One of the loudest messages shouted from the rooftops in Chicago at Successful and Outstanding Bloggers Conference (SOBCon) was: It’s not about you.
This came through on many levels. Let’s examine a few.
Your blog is not about you.
Your blog is not about you. Sure, it starts out about being about what you want. About what messages you want to send. About how you want to frame and publish content. About who you want to reach and what you want to get out of your blog.
But once you hit the publish button, it no longer is about you and what you want. It’s about the readers. It’s about what they want. It’s about what they need. It’s about giving them what they want and need in order to keep them, and attract new readers.
Your blog conversation isn’t about you.
When a commenter leaves a comment, sometimes they are talking to you, but the experienced blog reader and commenter know that they are leaving a comment for posterity, and it may or may not be directed to you, the blogger, as much as directed to the other readers and commenters.
Some commenters respond to other comments, not your comments. There is a whole interaction and conversation that can happen in the blog comment box without your intervention or participation. Don’t rush in to answer every comment. You may be strangling the conversation. Let others respond and direct the conversation. Let there be room for everyone.
Your blog’s purpose isn’t about you.
When you come up with a business plan, purpose, and mission statement, even the title and tagline of their blog, they think it’s about you, right? It’s not. You forgot who you are publishing and blogging for.
For example, one blogger said their blog’s tagline is “Finding Financial Freedom.” I asked, “For who?” For others, of course, they said. Other who? Is it about your story of finding financial freedom? Is it about helping poor single women about finding financial freedom? Is it young married couples finding their way to financial freedom? Is it about older people, learning to cope with years of building towards retirement only to find out that they can’t afford the house they live in?
Who are you talking to? Who are you blogging for? It’s not about you and your needs but connecting with others, so define the others so they will know they’ve find the right place.
What you do isn’t about you.
When you meet someone, the first question usually asked is “What do you do?” What do you say? And do you include your target audience when you answer? Do you take into account your listener when you respond?
“I help people find financial freedom” is nice as a tagline but at a party, it doesn’t say anything. You have to be more specific if you want to encourage a conversation.
The words you use are not about you. It’s about your audience. What will they understand in how you present your blog and its purpose? Will you use jargon? Are they familiar with the jargon? What words will work to connect directly to them so they understand what you do with your blog.
We get so caught up in me and mine, we forget that the reason we are doing this is to connect with others. When we connect, the relationship can start. Until then, if they don’t understand what we do, why, and for whom, it’s not a good starting place for a conversation.

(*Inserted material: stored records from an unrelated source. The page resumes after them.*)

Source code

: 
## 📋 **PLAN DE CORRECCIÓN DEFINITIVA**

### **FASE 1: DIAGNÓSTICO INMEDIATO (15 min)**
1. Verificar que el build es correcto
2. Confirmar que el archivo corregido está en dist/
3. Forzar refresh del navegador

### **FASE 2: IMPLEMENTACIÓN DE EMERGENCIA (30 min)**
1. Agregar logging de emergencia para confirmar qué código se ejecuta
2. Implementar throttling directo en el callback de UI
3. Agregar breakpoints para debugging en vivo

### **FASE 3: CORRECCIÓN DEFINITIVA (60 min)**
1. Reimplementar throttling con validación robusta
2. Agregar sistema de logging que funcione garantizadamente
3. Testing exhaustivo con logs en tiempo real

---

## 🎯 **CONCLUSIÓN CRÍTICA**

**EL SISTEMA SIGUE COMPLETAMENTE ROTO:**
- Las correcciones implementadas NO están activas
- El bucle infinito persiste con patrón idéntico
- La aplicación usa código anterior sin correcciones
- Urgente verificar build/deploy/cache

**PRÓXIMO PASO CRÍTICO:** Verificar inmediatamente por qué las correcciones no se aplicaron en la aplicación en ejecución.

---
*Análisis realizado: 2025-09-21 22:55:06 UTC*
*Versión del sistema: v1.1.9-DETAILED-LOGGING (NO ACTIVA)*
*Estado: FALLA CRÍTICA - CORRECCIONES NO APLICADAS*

SOBCon wasn’t about you, either.
There were a lot of amazing experiences, lessons learned, and connections made at SOBCon08 this weekend. What you didn’t hear was “What do you do?” in the greetings. There wasn’t the grasping quality of “I’ll tell you what I do so you will want to help me make money and get something.” What you saw were hugs and then people getting past the surface stuff immediately to say, “Tell me more about you.”
The connections made in blogging breakdown many barriers. Wendy Piersall of Spark Plugging said it best for me:
It was like walking into a room filled with your best friends that you haven’t met.
That’s the power of blogging. It’s not about you. It’s about us. It’s about inclusion.